Long tasks require more narrow expertise (which models may not have). An important property of the METR task suite is that longer tasks should not be trivially decomposable into shorter tasks. That is, a 10 hour-task should not trivially be decomposable into 10 1-hour tasks, and 10 short math problems do not become a single longer math problem. Perhaps as an artifact of the property, many of METR’s longer tasks (and perhaps longer tasks in people’s day-to-day work in general) rely on more specialized procedural knowledge that is hard to easily acquire via Google. For example, many of METR’s long tasks are cryptographic or machine learning challenges that require some amount of procedural knowledge in the relevant fields to approach. Insofar as the long tasks are more likely to require procedural knowledge outside the AI models’ area of expertise, they may struggle.

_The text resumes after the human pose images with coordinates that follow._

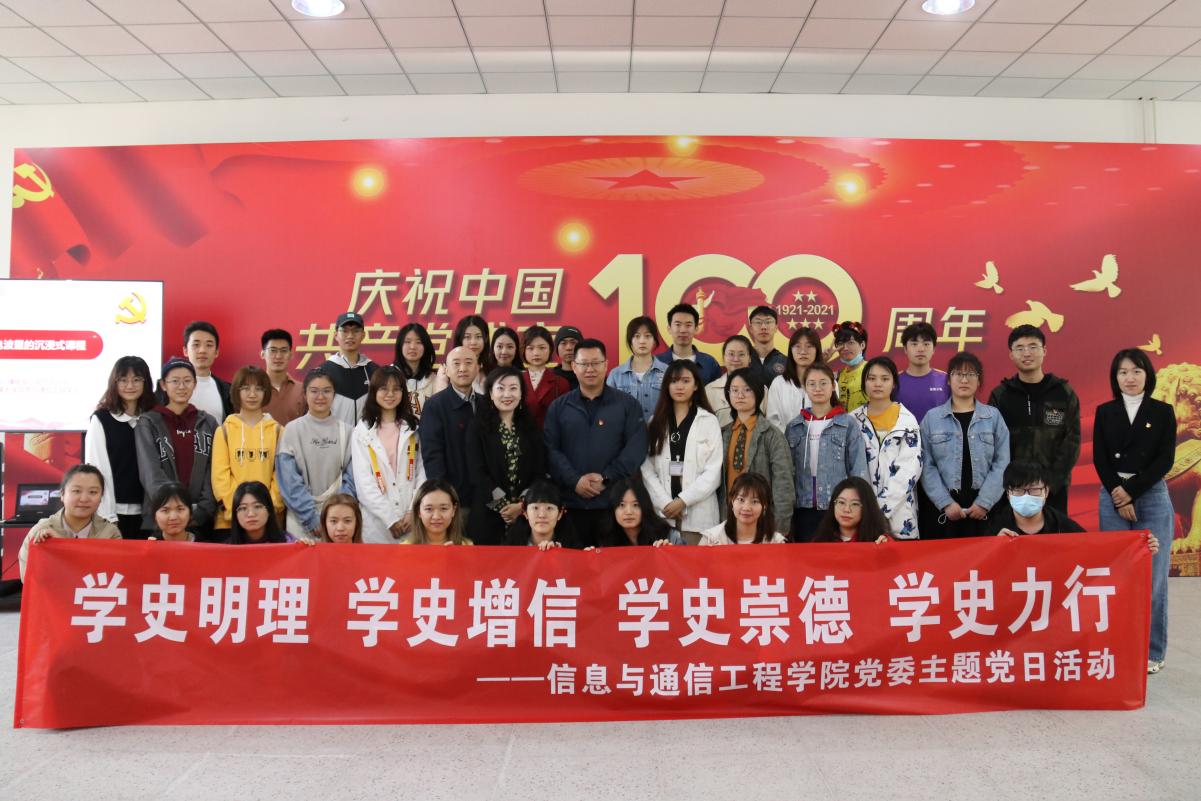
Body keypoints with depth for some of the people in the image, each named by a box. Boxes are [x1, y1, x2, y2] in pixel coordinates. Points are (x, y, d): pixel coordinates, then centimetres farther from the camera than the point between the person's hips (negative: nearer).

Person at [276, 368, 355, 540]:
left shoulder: (345, 432, 4)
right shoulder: (292, 430, -1)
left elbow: (351, 480, 2)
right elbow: (289, 481, -5)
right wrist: (312, 518, -11)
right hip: (302, 521, -1)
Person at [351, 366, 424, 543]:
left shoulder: (413, 429, 9)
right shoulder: (362, 432, 2)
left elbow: (422, 471, 3)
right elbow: (364, 482, -3)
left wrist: (414, 511, -9)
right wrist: (390, 520, -9)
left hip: (412, 521, 1)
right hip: (377, 523, -1)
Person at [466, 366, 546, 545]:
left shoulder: (531, 428, 10)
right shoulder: (477, 427, 3)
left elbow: (540, 471, 6)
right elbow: (477, 472, -5)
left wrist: (522, 504, -8)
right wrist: (503, 505, -11)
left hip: (526, 512, 2)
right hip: (487, 512, -2)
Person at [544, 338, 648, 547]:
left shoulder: (628, 404, 6)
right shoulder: (558, 407, 10)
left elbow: (636, 448, -3)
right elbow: (550, 450, 1)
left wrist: (606, 478, -13)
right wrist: (574, 480, -13)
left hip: (615, 501, -1)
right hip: (571, 502, 1)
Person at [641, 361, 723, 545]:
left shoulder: (709, 421, 3)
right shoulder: (656, 422, 11)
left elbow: (713, 471, -4)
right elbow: (647, 468, 3)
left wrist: (683, 500, -11)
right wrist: (664, 502, -9)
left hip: (698, 512, -2)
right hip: (662, 511, 2)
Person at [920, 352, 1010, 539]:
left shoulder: (993, 416, 6)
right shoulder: (932, 418, 4)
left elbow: (1002, 463, 0)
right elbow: (927, 466, -2)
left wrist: (985, 502, -9)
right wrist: (946, 502, -11)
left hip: (984, 508, 1)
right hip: (943, 508, 0)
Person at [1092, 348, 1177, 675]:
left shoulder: (1163, 412, 4)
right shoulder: (1104, 412, 7)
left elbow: (1165, 459, -4)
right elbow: (1099, 459, 2)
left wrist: (1132, 491, -11)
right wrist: (1118, 496, -9)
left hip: (1152, 497, -1)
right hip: (1112, 497, 1)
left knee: (1152, 575, -2)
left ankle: (1152, 651, 8)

Personally, I find this relatively unlikely as an explanation for the METR time horizon tasks (since AI models seem to have a lot of expertise in the relevant areas), but it might be a large explanation for the inability of AIs to autonomously complete large tasks in general.
Long tasks take models longer, leading to more stochastic failures (which models exhibit). A popular explanation that people cite is that tasks that take humans longer also take AI agents more steps to complete, and AI are not fully reliable, and fail with some small probability on each step. For example, Toby Ord raises this as a hypothesis in a response to our Time Horizon paper.
I think this is definitely part of the explanation (and why longer tasks are harder for humans as well), with some caveats: first, I caution against naively interpreting human time as proportional to AI steps and applying a constant hazard model. For example, it turns out that if you fit the failure rate model for AI agents over time, the failure rate goes down as the task goes on! Second, AI models seem to have different time horizons across different domains, and simple versions of this hypothesis cannot explain that phenomenon.
Long tasks take models longer, causing failures due to distribution shift or self conditioning (which models may suffer from). A related explanation is that longer tasks take models more off-distribution: base models (at least earlier on) were not trained to predict long sequences of model-generated outputs, and even RLVR’ed models were probably trained with short tasks, far shorter than the 16 hour, tens of millions of token tasks that we might ask them to do. This increases both the chance that the models are simply off distribution (and thus may be less competent in general), and the chance that they accumulate errors by chance and start conditioning on being the type of agent that makes such mistakes (and thus becoming more prone to make such mistakes). In the same way that naive versions of the constant hazard model seem contradicted by evidence, I suspect that naive versions of this hypothesis are also likely to fail. But it’s possible that more sophisticated versions may play a key role in explaining the phenomenon.
Long tasks require better time and resource management (which models struggle with). Finally, an explanation that I often think is neglected is that longer tasks tend to require meta-cognition and explicit strategy, which current models seem to struggle with. A 5-minute task such as writing a simple function or script can be done in one go, without much planning, but getting the best score in a machine learning experiment over 8 hours requires allocating scarce resources including remaining time and compute. It’s been observed that models understandably struggle a lot with understanding how much (wall clock) time they take to do particular tasks, or often double down on failing approaches instead of switching strategies.
I welcome more thinking on this topic, as well as more empirical work to distinguish between these hypotheses.